>>>>>
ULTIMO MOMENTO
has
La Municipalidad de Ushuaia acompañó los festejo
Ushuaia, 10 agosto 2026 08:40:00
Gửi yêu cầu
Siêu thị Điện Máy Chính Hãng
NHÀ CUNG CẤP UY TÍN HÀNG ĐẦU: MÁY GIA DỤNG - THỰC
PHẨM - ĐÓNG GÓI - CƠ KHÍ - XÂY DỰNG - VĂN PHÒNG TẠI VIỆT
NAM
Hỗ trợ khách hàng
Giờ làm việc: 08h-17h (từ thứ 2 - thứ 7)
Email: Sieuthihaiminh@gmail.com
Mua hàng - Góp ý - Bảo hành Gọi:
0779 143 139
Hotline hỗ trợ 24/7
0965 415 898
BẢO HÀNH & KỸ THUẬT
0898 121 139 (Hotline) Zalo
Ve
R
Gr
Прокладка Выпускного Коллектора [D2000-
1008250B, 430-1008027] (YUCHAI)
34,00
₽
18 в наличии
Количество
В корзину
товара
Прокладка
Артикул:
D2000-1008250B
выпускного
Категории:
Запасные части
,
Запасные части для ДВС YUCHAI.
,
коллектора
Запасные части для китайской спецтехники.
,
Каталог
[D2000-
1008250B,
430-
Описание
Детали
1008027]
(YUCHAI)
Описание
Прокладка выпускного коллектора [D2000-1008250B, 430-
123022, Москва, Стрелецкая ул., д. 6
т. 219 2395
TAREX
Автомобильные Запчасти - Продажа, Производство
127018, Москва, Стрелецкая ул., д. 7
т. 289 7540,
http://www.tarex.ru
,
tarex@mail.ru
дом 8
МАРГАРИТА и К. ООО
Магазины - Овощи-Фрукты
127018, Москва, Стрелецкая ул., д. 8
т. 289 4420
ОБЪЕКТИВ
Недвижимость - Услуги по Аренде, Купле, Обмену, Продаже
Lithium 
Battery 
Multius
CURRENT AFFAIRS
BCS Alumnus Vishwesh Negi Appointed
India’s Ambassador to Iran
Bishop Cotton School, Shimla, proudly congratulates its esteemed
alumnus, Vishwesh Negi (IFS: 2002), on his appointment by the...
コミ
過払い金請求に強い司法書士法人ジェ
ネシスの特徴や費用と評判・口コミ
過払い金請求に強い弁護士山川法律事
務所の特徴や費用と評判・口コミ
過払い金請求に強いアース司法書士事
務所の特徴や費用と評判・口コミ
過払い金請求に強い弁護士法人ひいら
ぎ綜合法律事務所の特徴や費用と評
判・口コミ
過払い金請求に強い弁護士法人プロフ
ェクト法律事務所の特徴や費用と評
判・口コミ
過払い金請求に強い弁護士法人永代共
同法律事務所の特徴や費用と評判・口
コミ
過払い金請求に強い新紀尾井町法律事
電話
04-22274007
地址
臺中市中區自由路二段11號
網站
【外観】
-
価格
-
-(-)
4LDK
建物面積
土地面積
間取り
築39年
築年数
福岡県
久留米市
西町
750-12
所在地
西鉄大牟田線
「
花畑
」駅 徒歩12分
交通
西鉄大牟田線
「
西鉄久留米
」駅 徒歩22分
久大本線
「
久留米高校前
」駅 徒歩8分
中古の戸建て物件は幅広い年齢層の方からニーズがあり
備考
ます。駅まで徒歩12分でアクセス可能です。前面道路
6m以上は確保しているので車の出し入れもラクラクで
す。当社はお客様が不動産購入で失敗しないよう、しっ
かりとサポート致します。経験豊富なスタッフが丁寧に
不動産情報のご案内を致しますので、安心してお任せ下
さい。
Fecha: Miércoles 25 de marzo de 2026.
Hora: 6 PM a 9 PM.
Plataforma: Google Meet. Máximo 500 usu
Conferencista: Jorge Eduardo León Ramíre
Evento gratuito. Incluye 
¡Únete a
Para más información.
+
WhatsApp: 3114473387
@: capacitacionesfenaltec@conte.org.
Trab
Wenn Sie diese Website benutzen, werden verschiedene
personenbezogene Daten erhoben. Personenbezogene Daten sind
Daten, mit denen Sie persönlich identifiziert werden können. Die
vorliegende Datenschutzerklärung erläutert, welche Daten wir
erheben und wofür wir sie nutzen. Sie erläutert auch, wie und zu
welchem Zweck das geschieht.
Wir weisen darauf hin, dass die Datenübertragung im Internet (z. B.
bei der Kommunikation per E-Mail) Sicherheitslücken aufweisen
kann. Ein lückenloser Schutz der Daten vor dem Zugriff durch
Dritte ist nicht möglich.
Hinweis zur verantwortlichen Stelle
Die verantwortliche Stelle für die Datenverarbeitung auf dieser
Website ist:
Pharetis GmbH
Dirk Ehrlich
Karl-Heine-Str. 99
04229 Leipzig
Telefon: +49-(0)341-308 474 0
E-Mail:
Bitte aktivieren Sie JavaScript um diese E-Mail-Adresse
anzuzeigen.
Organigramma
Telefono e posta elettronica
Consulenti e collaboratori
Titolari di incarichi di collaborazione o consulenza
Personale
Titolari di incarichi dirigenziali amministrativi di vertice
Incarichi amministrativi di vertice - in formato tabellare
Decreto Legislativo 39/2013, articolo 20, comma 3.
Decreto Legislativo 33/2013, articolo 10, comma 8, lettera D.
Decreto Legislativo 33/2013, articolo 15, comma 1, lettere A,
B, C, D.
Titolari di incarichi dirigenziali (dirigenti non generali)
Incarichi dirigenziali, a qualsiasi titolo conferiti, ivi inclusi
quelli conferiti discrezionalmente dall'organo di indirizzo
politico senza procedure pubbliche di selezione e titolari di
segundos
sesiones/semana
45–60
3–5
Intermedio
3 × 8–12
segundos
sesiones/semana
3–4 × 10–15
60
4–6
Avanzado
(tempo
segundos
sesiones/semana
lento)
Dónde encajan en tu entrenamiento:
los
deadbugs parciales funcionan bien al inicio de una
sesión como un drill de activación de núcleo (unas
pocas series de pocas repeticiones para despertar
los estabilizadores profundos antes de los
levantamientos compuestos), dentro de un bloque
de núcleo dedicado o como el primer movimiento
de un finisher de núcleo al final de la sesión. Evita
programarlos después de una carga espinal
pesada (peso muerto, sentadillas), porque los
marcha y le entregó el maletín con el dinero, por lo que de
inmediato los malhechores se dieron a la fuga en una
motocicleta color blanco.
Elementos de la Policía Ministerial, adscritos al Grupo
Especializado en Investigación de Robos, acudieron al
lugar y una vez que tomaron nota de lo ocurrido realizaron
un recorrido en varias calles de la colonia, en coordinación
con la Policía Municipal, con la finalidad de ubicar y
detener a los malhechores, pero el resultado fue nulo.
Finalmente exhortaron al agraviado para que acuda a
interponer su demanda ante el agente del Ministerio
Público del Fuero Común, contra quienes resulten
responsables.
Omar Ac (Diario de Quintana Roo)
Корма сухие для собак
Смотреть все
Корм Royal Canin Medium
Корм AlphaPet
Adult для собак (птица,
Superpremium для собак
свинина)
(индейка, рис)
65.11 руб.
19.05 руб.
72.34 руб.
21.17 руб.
<<<<<
### The task
Please reproduce every line of the entries above verbatim, keeping the same order.

### Your response
ULTIMO MOMENTO
has
La Municipalidad de Ushuaia acompañó los festejo
Ushuaia, 10 agosto 2026 08:40:00
Gửi yêu cầu
Siêu thị Điện Máy Chính Hãng
NHÀ CUNG CẤP UY TÍN HÀNG ĐẦU: MÁY GIA DỤNG - THỰC
PHẨM - ĐÓNG GÓI - CƠ KHÍ - XÂY DỰNG - VĂN PHÒNG TẠI VIỆT
NAM
Hỗ trợ khách hàng
Giờ làm việc: 08h-17h (từ thứ 2 - thứ 7)
Email: Sieuthihaiminh@gmail.com
Mua hàng - Góp ý - Bảo hành Gọi:
0779 143 139
Hotline hỗ trợ 24/7
0965 415 898
BẢO HÀNH & KỸ THUẬT
0898 121 139 (Hotline) Zalo
Ve
R
Gr
Прокладка Выпускного Коллектора [D2000-
1008250B, 430-1008027] (YUCHAI)
34,00
₽
18 в наличии
Количество
В корзину
товара
Прокладка
Артикул:
D2000-1008250B
выпускного
Категории:
Запасные части
,
Запасные части для ДВС YUCHAI.
,
коллектора
Запасные части для китайской спецтехники.
,
Каталог
[D2000-
1008250B,
430-
Описание
Детали
1008027]
(YUCHAI)
Описание
Прокладка выпускного коллектора [D2000-1008250B, 430-
123022, Москва, Стрелецкая ул., д. 6
т. 219 2395
TAREX
Автомобильные Запчасти - Продажа, Производство
127018, Москва, Стрелецкая ул., д. 7
т. 289 7540,
http://www.tarex.ru
,
tarex@mail.ru
дом 8
МАРГАРИТА и К. ООО
Магазины - Овощи-Фрукты
127018, Москва, Стрелецкая ул., д. 8
т. 289 4420
ОБЪЕКТИВ
Недвижимость - Услуги по Аренде, Купле, Обмену, Продаже
Lithium 
Battery 
Multius
CURRENT AFFAIRS
BCS Alumnus Vishwesh Negi Appointed
India’s Ambassador to Iran
Bishop Cotton School, Shimla, proudly congratulates its esteemed
alumnus, Vishwesh Negi (IFS: 2002), on his appointment by the...
コミ
過払い金請求に強い司法書士法人ジェ
ネシスの特徴や費用と評判・口コミ
過払い金請求に強い弁護士山川法律事
務所の特徴や費用と評判・口コミ
過払い金請求に強いアース司法書士事
務所の特徴や費用と評判・口コミ
過払い金請求に強い弁護士法人ひいら
ぎ綜合法律事務所の特徴や費用と評
判・口コミ
過払い金請求に強い弁護士法人プロフ
ェクト法律事務所の特徴や費用と評
判・口コミ
過払い金請求に強い弁護士法人永代共
同法律事務所の特徴や費用と評判・口
コミ
過払い金請求に強い新紀尾井町法律事
電話
04-22274007
地址
臺中市中區自由路二段11號
網站
【外観】
-
価格
-
-(-)
4LDK
建物面積
土地面積
間取り
築39年
築年数
福岡県
久留米市
西町
750-12
所在地
西鉄大牟田線
「
花畑
」駅 徒歩12分
交通
西鉄大牟田線
「
西鉄久留米
」駅 徒歩22分
久大本線
「
久留米高校前
」駅 徒歩8分
中古の戸建て物件は幅広い年齢層の方からニーズがあり
備考
ます。駅まで徒歩12分でアクセス可能です。前面道路
6m以上は確保しているので車の出し入れもラクラクで
す。当社はお客様が不動産購入で失敗しないよう、しっ
かりとサポート致します。経験豊富なスタッフが丁寧に
不動産情報のご案内を致しますので、安心してお任せ下
さい。
Fecha: Miércoles 25 de marzo de 2026.
Hora: 6 PM a 9 PM.
Plataforma: Google Meet. Máximo 500 usu
Conferencista: Jorge Eduardo León Ramíre
Evento gratuito. Incluye 
¡Únete a
Para más información.
+
WhatsApp: 3114473387
@: capacitacionesfenaltec@conte.org.
Trab
Wenn Sie diese Website benutzen, werden verschiedene
personenbezogene Daten erhoben. Personenbezogene Daten sind
Daten, mit denen Sie persönlich identifiziert werden können. Die
vorliegende Datenschutzerklärung erläutert, welche Daten wir
erheben und wofür wir sie nutzen. Sie erläutert auch, wie und zu
welchem Zweck das geschieht.
Wir weisen darauf hin, dass die Datenübertragung im Internet (z. B.
bei der Kommunikation per E-Mail) Sicherheitslücken aufweisen
kann. Ein lückenloser Schutz der Daten vor dem Zugriff durch
Dritte ist nicht möglich.
Hinweis zur verantwortlichen Stelle
Die verantwortliche Stelle für die Datenverarbeitung auf dieser
Website ist:
Pharetis GmbH
Dirk Ehrlich
Karl-Heine-Str. 99
04229 Leipzig
Telefon: +49-(0)341-308 474 0
E-Mail:
Bitte aktivieren Sie JavaScript um diese E-Mail-Adresse
anzuzeigen.
Organigramma
Telefono e posta elettronica
Consulenti e collaboratori
Titolari di incarichi di collaborazione o consulenza
Personale
Titolari di incarichi dirigenziali amministrativi di vertice
Incarichi amministrativi di vertice - in formato tabellare
Decreto Legislativo 39/2013, articolo 20, comma 3.
Decreto Legislativo 33/2013, articolo 10, comma 8, lettera D.
Decreto Legislativo 33/2013, articolo 15, comma 1, lettere A,
B, C, D.
Titolari di incarichi dirigenziali (dirigenti non generali)
Incarichi dirigenziali, a qualsiasi titolo conferiti, ivi inclusi
quelli conferiti discrezionalmente dall'organo di indirizzo
politico senza procedure pubbliche di selezione e titolari di
segundos
sesiones/semana
45–60
3–5
Intermedio
3 × 8–12
segundos
sesiones/semana
3–4 × 10–15
60
4–6
Avanzado
(tempo
segundos
sesiones/semana
lento)
Dónde encajan en tu entrenamiento:
los
deadbugs parciales funcionan bien al inicio de una
sesión como un drill de activación de núcleo (unas
pocas series de pocas repeticiones para despertar
los estabilizadores profundos antes de los
levantamientos compuestos), dentro de un bloque
de núcleo dedicado o como el primer movimiento
de un finisher de núcleo al final de la sesión. Evita
programarlos después de una carga espinal
pesada (peso muerto, sentadillas), porque los
marcha y le entregó el maletín con el dinero, por lo que de
inmediato los malhechores se dieron a la fuga en una
motocicleta color blanco.
Elementos de la Policía Ministerial, adscritos al Grupo
Especializado en Investigación de Robos, acudieron al
lugar y una vez que tomaron nota de lo ocurrido realizaron
un recorrido en varias calles de la colonia, en coordinación
con la Policía Municipal, con la finalidad de ubicar y
detener a los malhechores, pero el resultado fue nulo.
Finalmente exhortaron al agraviado para que acuda a
interponer su demanda ante el agente del Ministerio
Público del Fuero Común, contra quienes resulten
responsables.
Omar Ac (Diario de Quintana Roo)
Корма сухие для собак
Смотреть все
Корм Royal Canin Medium
Корм AlphaPet
Adult для собак (птица,
Superpremium для собак
свинина)
(индейка, рис)
65.11 руб.
19.05 руб.
72.34 руб.
21.17 руб.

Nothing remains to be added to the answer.